9.42. Transforming Citrus Peel Waste: Innovative Green Extraction and Multi-Functional Applications of Pectin and Essential Oils
Sepidar Seyyedi-Mansour 1, Maria Carpena 2, Pauline Donn 3, Antia G. Pereira 4,5, Franklin Chamorro 4 and Miguel A. Prieto 4
- 1
Nutrition and Bromatology Group, Department of Analytical and Food Chemistry, Faculty of Food Science and Technology, University of Vigo
- 2
Nutrition and Bromatology Group, Department of Analytical and Food Chemistry, Faculty of Food Science and Technology, University of Vigo, Ourense Campus, E32004 Ourense, Spain
- 3
Nutrition and Bromatology Group, Department of Analytical and Food Chemistry, Faculty of Food Science and Technology, University of Vigo, Ourense Campus, E32004 Ourense, Spain
- 4
Nutrition and Bromatology Group, Department of Analytical and Food Chemistry, Faculty of Food Science and Technology, University of Vigo, Ourense Campus, E32004 Ourense, Spain
- 5
Centro de Investigação de Montanha (CIMO), Instituto Politécnico de Bragança, Campus de Santa Apolonia, 5300-253 Bragança, Portugal
The present study focuses on the green extraction methods and the evaluation of the biological properties of pectin and essential oils derived from citrus peel waste, aiming to both add value to these byproducts and manage waste effectively.
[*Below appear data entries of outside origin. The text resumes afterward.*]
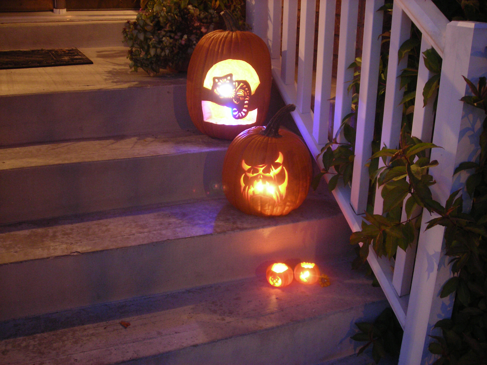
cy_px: 182
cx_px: 244
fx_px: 535
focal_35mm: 38
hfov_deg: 49.0
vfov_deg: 37.7
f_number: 3.2
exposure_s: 2
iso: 200
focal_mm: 6.3
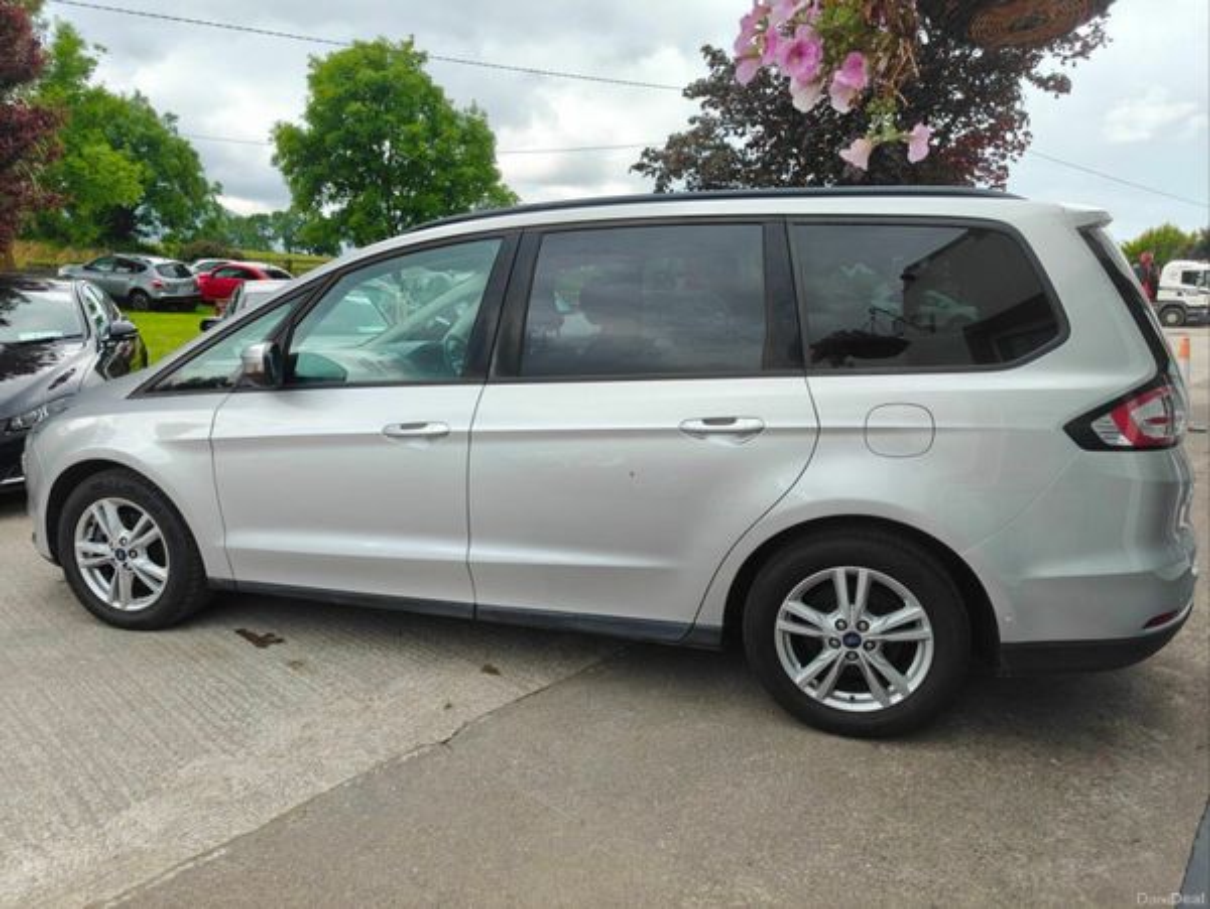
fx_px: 840
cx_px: 605
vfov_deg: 56.9
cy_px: 454
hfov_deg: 71.6
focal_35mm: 24
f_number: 1.7
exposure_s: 1/298
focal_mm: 6.06
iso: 64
Citrus peels are abundant in bioactive compounds, rendering them an innovative resource for transforming waste into value-added products. Pectin, a non-starch polysaccharide, and essential oils, consisting of volatile aromatic compounds, present opportunities for diverse industrial applications, depending on the extraction methods and raw material sources. This research integrates recent advancements in sustainable extraction technologies with a comprehensive review of peer-reviewed literature to compare the physicochemical properties and biological activities of pectin and essential oils from diverse citrus species. Key aspects investigated include the efficiency of different green extraction methods, the impact of raw material variation on product quality, and the potential for novel applications in functional foods, natural preservatives, and therapeutic agents. The systematic review highlights how the synergy between the physicochemical attributes and biological activities of citrus peel derivatives can drive their applications in functional foods, natural preservatives, therapeutic agents, and other industrial applications. By integrating recent advancements in sustainable extraction technologies, the importance of leveraging waste-derived compounds to achieve both economic and environmental goals, thus supporting the development of environmentally sustainable practices within the citrus industry.